Many new laws are scheduled to take effect on Friday, July 1 in Maryland and Virginia. While many may not affect a wide number of citizens, there are some of note people should be aware of so they can stay on the right side of the law.
In Virginia, it is now against the law to smoke inside of a vehicle, whether moving or at rest, when a child under 8 years old is inside the vehicle.

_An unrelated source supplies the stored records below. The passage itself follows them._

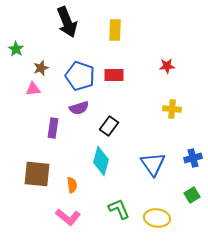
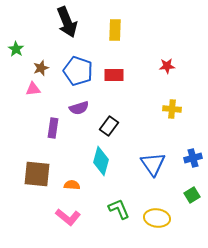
blue pentagon: moved 2 px left, 5 px up
orange semicircle: rotated 77 degrees counterclockwise
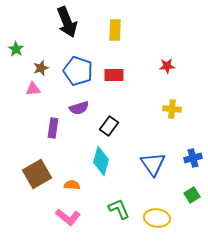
brown square: rotated 36 degrees counterclockwise
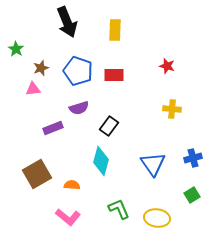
red star: rotated 21 degrees clockwise
purple rectangle: rotated 60 degrees clockwise
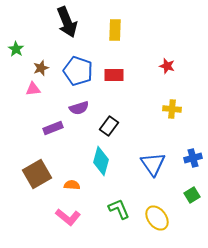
yellow ellipse: rotated 45 degrees clockwise
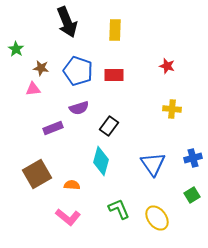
brown star: rotated 28 degrees clockwise
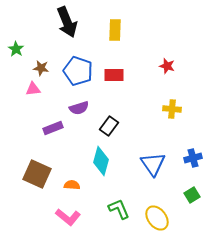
brown square: rotated 36 degrees counterclockwise
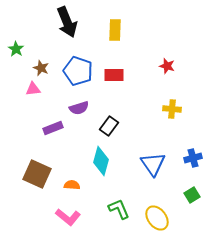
brown star: rotated 14 degrees clockwise
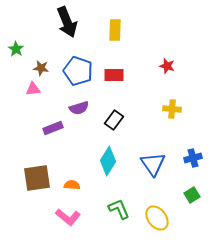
brown star: rotated 14 degrees counterclockwise
black rectangle: moved 5 px right, 6 px up
cyan diamond: moved 7 px right; rotated 16 degrees clockwise
brown square: moved 4 px down; rotated 32 degrees counterclockwise
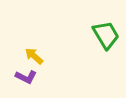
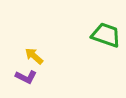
green trapezoid: rotated 40 degrees counterclockwise
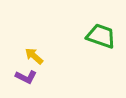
green trapezoid: moved 5 px left, 1 px down
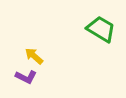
green trapezoid: moved 7 px up; rotated 12 degrees clockwise
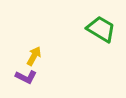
yellow arrow: rotated 78 degrees clockwise
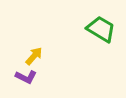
yellow arrow: rotated 12 degrees clockwise
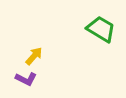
purple L-shape: moved 2 px down
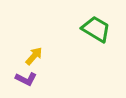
green trapezoid: moved 5 px left
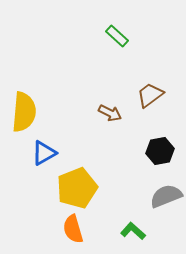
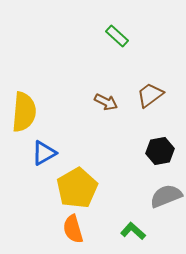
brown arrow: moved 4 px left, 11 px up
yellow pentagon: rotated 9 degrees counterclockwise
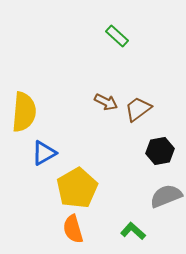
brown trapezoid: moved 12 px left, 14 px down
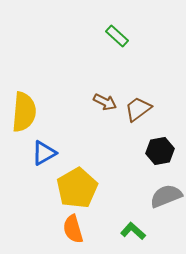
brown arrow: moved 1 px left
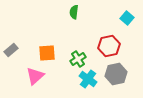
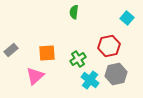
cyan cross: moved 2 px right, 1 px down
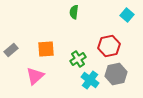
cyan square: moved 3 px up
orange square: moved 1 px left, 4 px up
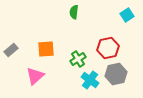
cyan square: rotated 16 degrees clockwise
red hexagon: moved 1 px left, 2 px down
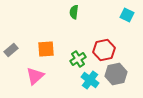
cyan square: rotated 32 degrees counterclockwise
red hexagon: moved 4 px left, 2 px down
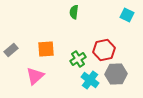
gray hexagon: rotated 10 degrees clockwise
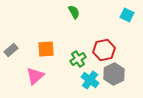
green semicircle: rotated 144 degrees clockwise
gray hexagon: moved 2 px left; rotated 25 degrees counterclockwise
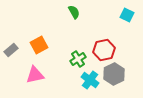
orange square: moved 7 px left, 4 px up; rotated 24 degrees counterclockwise
pink triangle: moved 1 px up; rotated 30 degrees clockwise
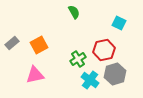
cyan square: moved 8 px left, 8 px down
gray rectangle: moved 1 px right, 7 px up
gray hexagon: moved 1 px right; rotated 10 degrees clockwise
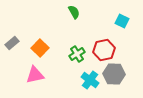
cyan square: moved 3 px right, 2 px up
orange square: moved 1 px right, 3 px down; rotated 18 degrees counterclockwise
green cross: moved 1 px left, 5 px up
gray hexagon: moved 1 px left; rotated 20 degrees clockwise
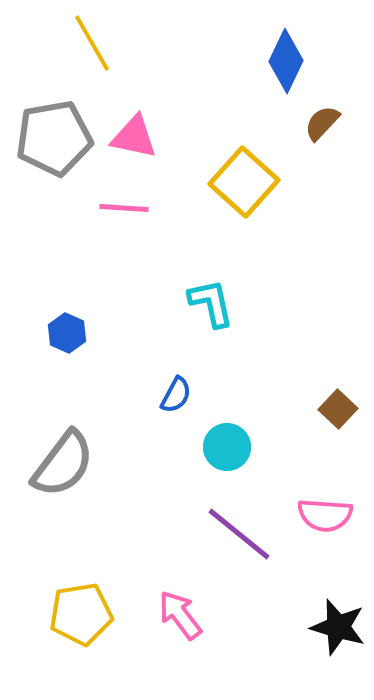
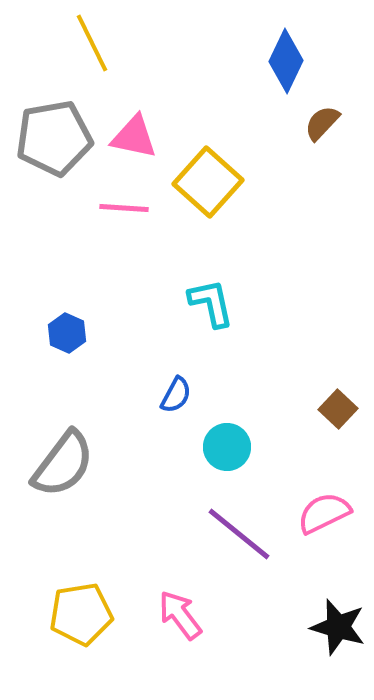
yellow line: rotated 4 degrees clockwise
yellow square: moved 36 px left
pink semicircle: moved 1 px left, 2 px up; rotated 150 degrees clockwise
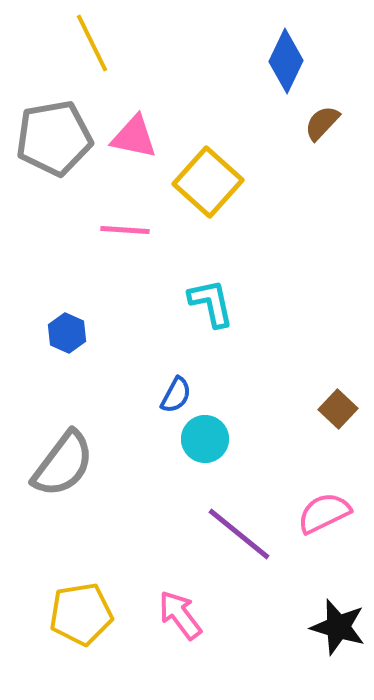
pink line: moved 1 px right, 22 px down
cyan circle: moved 22 px left, 8 px up
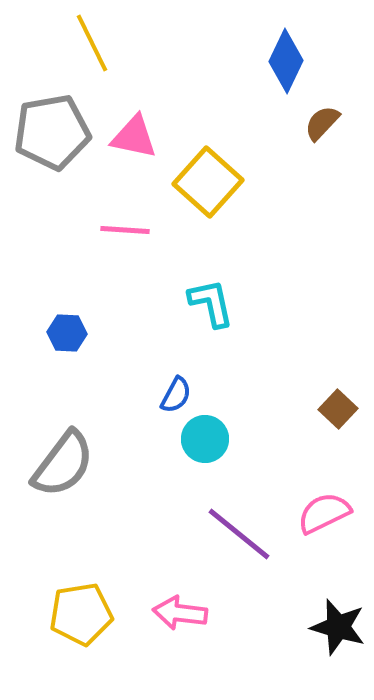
gray pentagon: moved 2 px left, 6 px up
blue hexagon: rotated 21 degrees counterclockwise
pink arrow: moved 2 px up; rotated 46 degrees counterclockwise
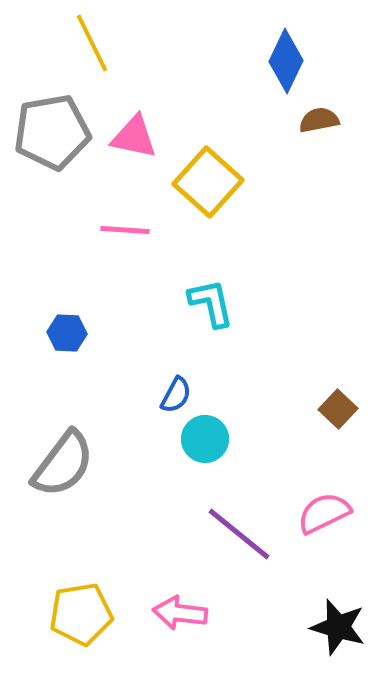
brown semicircle: moved 3 px left, 3 px up; rotated 36 degrees clockwise
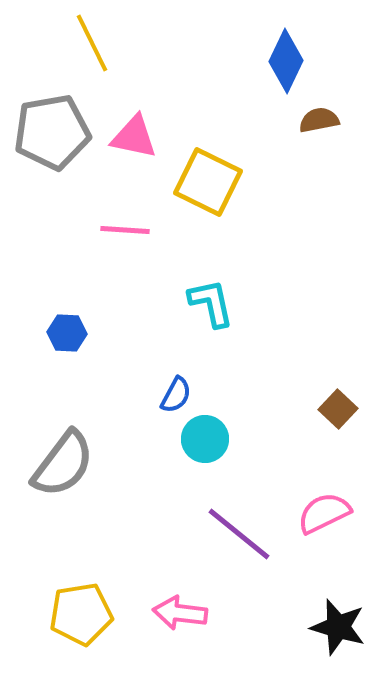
yellow square: rotated 16 degrees counterclockwise
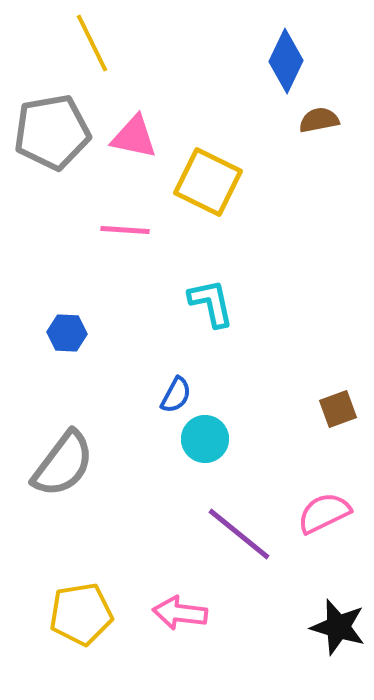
brown square: rotated 27 degrees clockwise
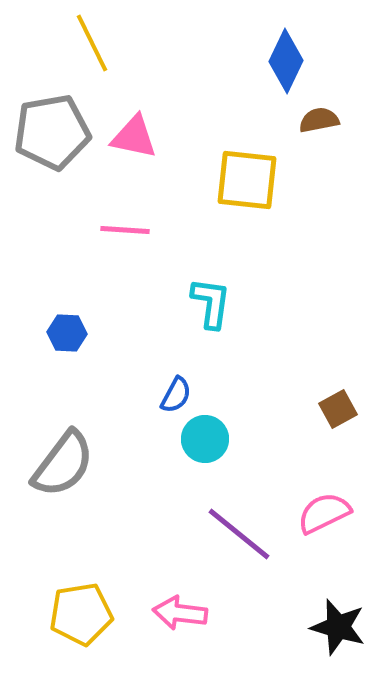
yellow square: moved 39 px right, 2 px up; rotated 20 degrees counterclockwise
cyan L-shape: rotated 20 degrees clockwise
brown square: rotated 9 degrees counterclockwise
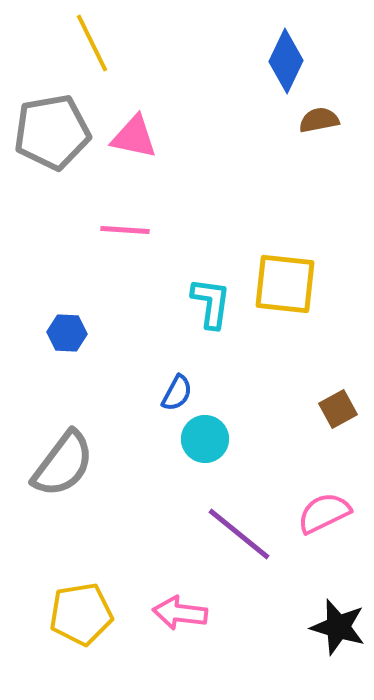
yellow square: moved 38 px right, 104 px down
blue semicircle: moved 1 px right, 2 px up
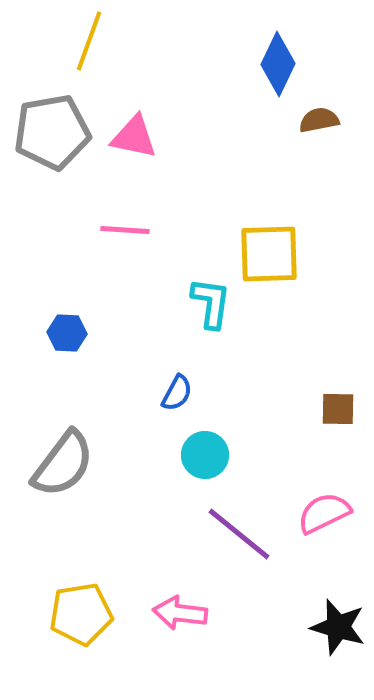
yellow line: moved 3 px left, 2 px up; rotated 46 degrees clockwise
blue diamond: moved 8 px left, 3 px down
yellow square: moved 16 px left, 30 px up; rotated 8 degrees counterclockwise
brown square: rotated 30 degrees clockwise
cyan circle: moved 16 px down
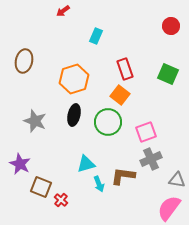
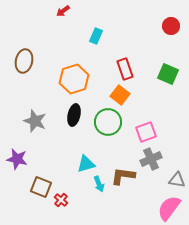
purple star: moved 3 px left, 5 px up; rotated 15 degrees counterclockwise
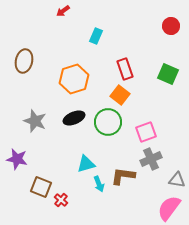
black ellipse: moved 3 px down; rotated 55 degrees clockwise
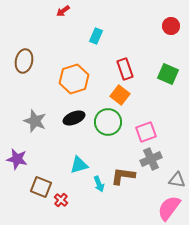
cyan triangle: moved 7 px left, 1 px down
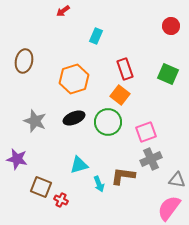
red cross: rotated 16 degrees counterclockwise
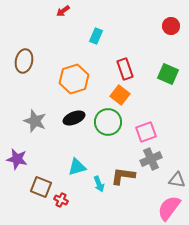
cyan triangle: moved 2 px left, 2 px down
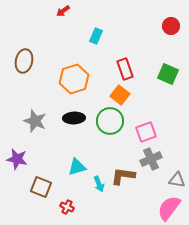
black ellipse: rotated 20 degrees clockwise
green circle: moved 2 px right, 1 px up
red cross: moved 6 px right, 7 px down
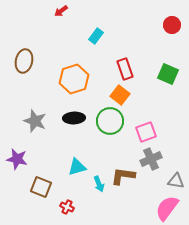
red arrow: moved 2 px left
red circle: moved 1 px right, 1 px up
cyan rectangle: rotated 14 degrees clockwise
gray triangle: moved 1 px left, 1 px down
pink semicircle: moved 2 px left
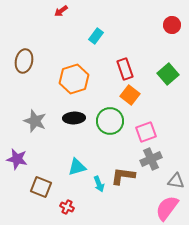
green square: rotated 25 degrees clockwise
orange square: moved 10 px right
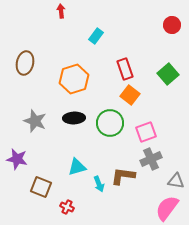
red arrow: rotated 120 degrees clockwise
brown ellipse: moved 1 px right, 2 px down
green circle: moved 2 px down
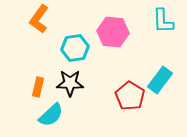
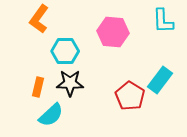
cyan hexagon: moved 10 px left, 3 px down; rotated 8 degrees clockwise
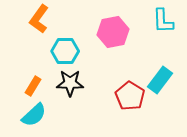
pink hexagon: rotated 16 degrees counterclockwise
orange rectangle: moved 5 px left, 1 px up; rotated 18 degrees clockwise
cyan semicircle: moved 17 px left
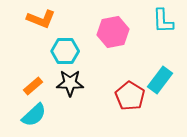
orange L-shape: moved 2 px right; rotated 104 degrees counterclockwise
orange rectangle: rotated 18 degrees clockwise
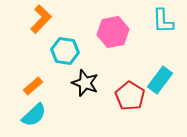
orange L-shape: rotated 68 degrees counterclockwise
cyan hexagon: rotated 8 degrees clockwise
black star: moved 15 px right; rotated 20 degrees clockwise
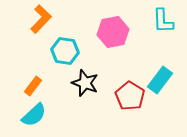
orange rectangle: rotated 12 degrees counterclockwise
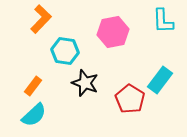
red pentagon: moved 3 px down
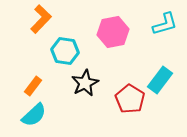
cyan L-shape: moved 2 px right, 3 px down; rotated 104 degrees counterclockwise
black star: rotated 24 degrees clockwise
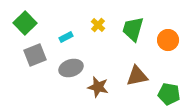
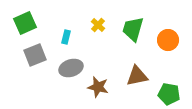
green square: rotated 20 degrees clockwise
cyan rectangle: rotated 48 degrees counterclockwise
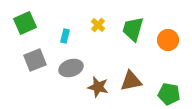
cyan rectangle: moved 1 px left, 1 px up
gray square: moved 5 px down
brown triangle: moved 6 px left, 5 px down
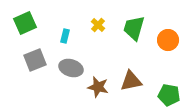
green trapezoid: moved 1 px right, 1 px up
gray ellipse: rotated 35 degrees clockwise
green pentagon: moved 1 px down
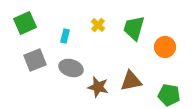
orange circle: moved 3 px left, 7 px down
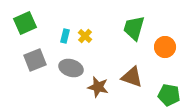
yellow cross: moved 13 px left, 11 px down
brown triangle: moved 1 px right, 4 px up; rotated 30 degrees clockwise
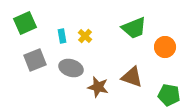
green trapezoid: rotated 128 degrees counterclockwise
cyan rectangle: moved 3 px left; rotated 24 degrees counterclockwise
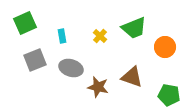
yellow cross: moved 15 px right
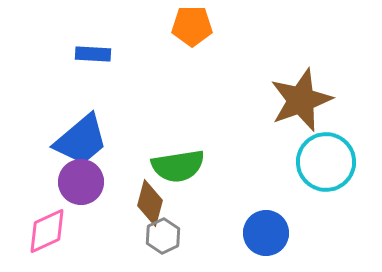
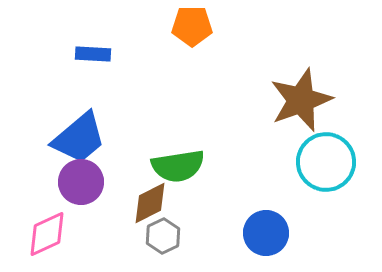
blue trapezoid: moved 2 px left, 2 px up
brown diamond: rotated 48 degrees clockwise
pink diamond: moved 3 px down
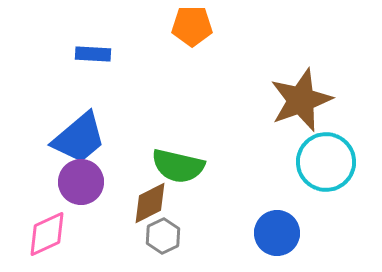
green semicircle: rotated 22 degrees clockwise
blue circle: moved 11 px right
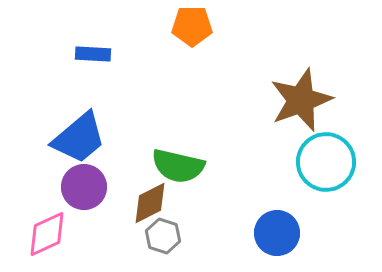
purple circle: moved 3 px right, 5 px down
gray hexagon: rotated 16 degrees counterclockwise
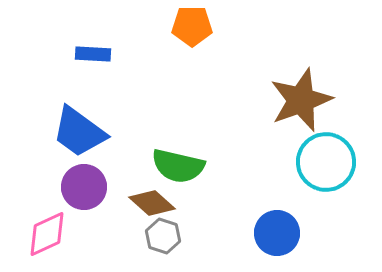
blue trapezoid: moved 6 px up; rotated 76 degrees clockwise
brown diamond: moved 2 px right; rotated 69 degrees clockwise
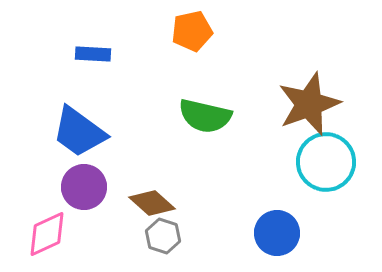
orange pentagon: moved 5 px down; rotated 12 degrees counterclockwise
brown star: moved 8 px right, 4 px down
green semicircle: moved 27 px right, 50 px up
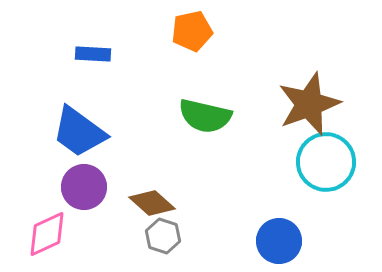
blue circle: moved 2 px right, 8 px down
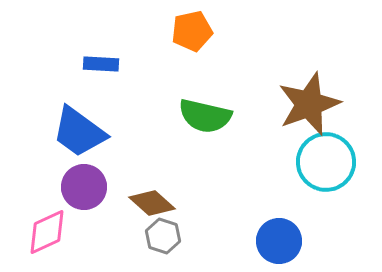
blue rectangle: moved 8 px right, 10 px down
pink diamond: moved 2 px up
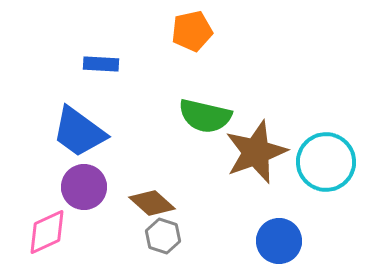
brown star: moved 53 px left, 48 px down
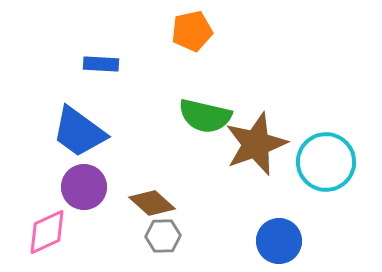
brown star: moved 8 px up
gray hexagon: rotated 20 degrees counterclockwise
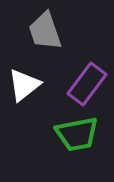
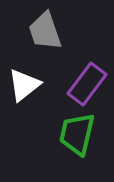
green trapezoid: rotated 114 degrees clockwise
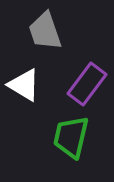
white triangle: rotated 51 degrees counterclockwise
green trapezoid: moved 6 px left, 3 px down
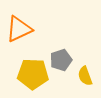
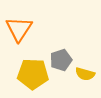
orange triangle: rotated 32 degrees counterclockwise
yellow semicircle: moved 2 px up; rotated 54 degrees counterclockwise
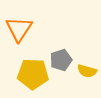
yellow semicircle: moved 2 px right, 3 px up
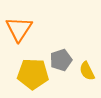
yellow semicircle: rotated 48 degrees clockwise
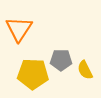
gray pentagon: rotated 20 degrees clockwise
yellow semicircle: moved 2 px left, 1 px up
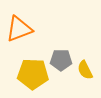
orange triangle: rotated 36 degrees clockwise
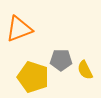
yellow pentagon: moved 3 px down; rotated 16 degrees clockwise
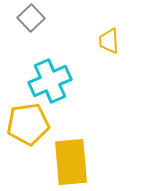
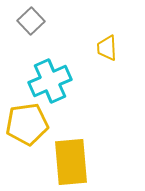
gray square: moved 3 px down
yellow trapezoid: moved 2 px left, 7 px down
yellow pentagon: moved 1 px left
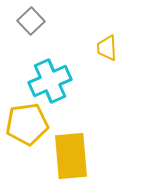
yellow rectangle: moved 6 px up
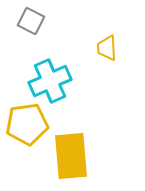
gray square: rotated 20 degrees counterclockwise
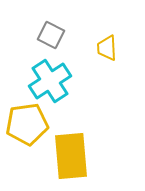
gray square: moved 20 px right, 14 px down
cyan cross: rotated 9 degrees counterclockwise
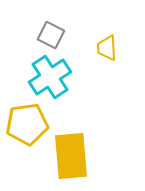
cyan cross: moved 4 px up
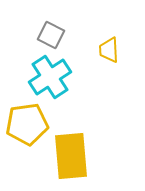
yellow trapezoid: moved 2 px right, 2 px down
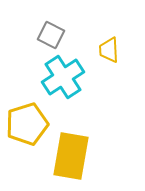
cyan cross: moved 13 px right
yellow pentagon: rotated 9 degrees counterclockwise
yellow rectangle: rotated 15 degrees clockwise
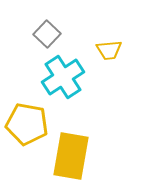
gray square: moved 4 px left, 1 px up; rotated 16 degrees clockwise
yellow trapezoid: rotated 92 degrees counterclockwise
yellow pentagon: rotated 27 degrees clockwise
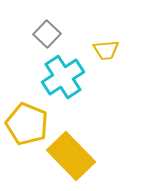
yellow trapezoid: moved 3 px left
yellow pentagon: rotated 12 degrees clockwise
yellow rectangle: rotated 54 degrees counterclockwise
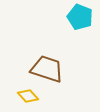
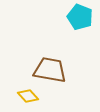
brown trapezoid: moved 3 px right, 1 px down; rotated 8 degrees counterclockwise
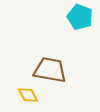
yellow diamond: moved 1 px up; rotated 15 degrees clockwise
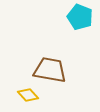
yellow diamond: rotated 15 degrees counterclockwise
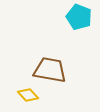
cyan pentagon: moved 1 px left
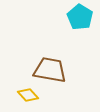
cyan pentagon: moved 1 px right; rotated 10 degrees clockwise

A new law also requires drivers to wait for a reasonable opportunity to open vehicle doors on the side adjacent to moving traffic.
Students who wish to attend a public or private institution of higher education in Virginia are not required to disclose their username or password to any personal social media account to the school under a new law.
A new Virginia law allows a pharmaceutical processor to manufacture and provide cannabidiol oil and THC-A oil for the treatment of intractable epilepsy after receiving a permit from the Board of Pharmacy and under the supervision of a licensed pharmacist. The law also outlined how such oils may be distributed, who can receive them and provides certain legal protections for those involved in the production of the oil.
There are five new laws in Virginia concerning firearms, including background checks at firearms shows, recognition of out of state concealed handgun permits and transfer of certain firearms among others.
For elections in Virginia, a new law permits a voter to give his full name and current address by speech or in writing when offering to vote. Either is permissible.
There are also several new criminal laws on the books in Virginia as well as two state constitutional amendments that voters will consider in the November 2016 general election.
Maryland's minimum wage will rise from $8.25 to $8.75. It's the latest bump scheduled to take effect since lawmakers in 2014 approved increases over several years from $7.25. It is scheduled to go up to $9.25 next year and reach $10.10 in July 2018.
The Maryland gas tax will rise nine-tenths of a cent to 33.5 cents. Lawmakers approved several increases in 2013, with regular hikes to adjust for inflation. The state's gas tax has gone up a dime since 2013, when lawmakers approved the first increase in 20 years from 23.5 cents.
Maryland will have a new scoring system to prioritize transportation projects. It's the result of a battle between the Republican governor and the Democrat-controlled Legislature over transportation funding. While the governor won't be prevented from funding a project with a lower score than another, an explanation would be required for the decision. The governor vetoed the bill, but the Legislature overrode the veto in April, shortly before adjourning.
A ban on powdered alcohol in the state will be extended two years until June 30, 2018.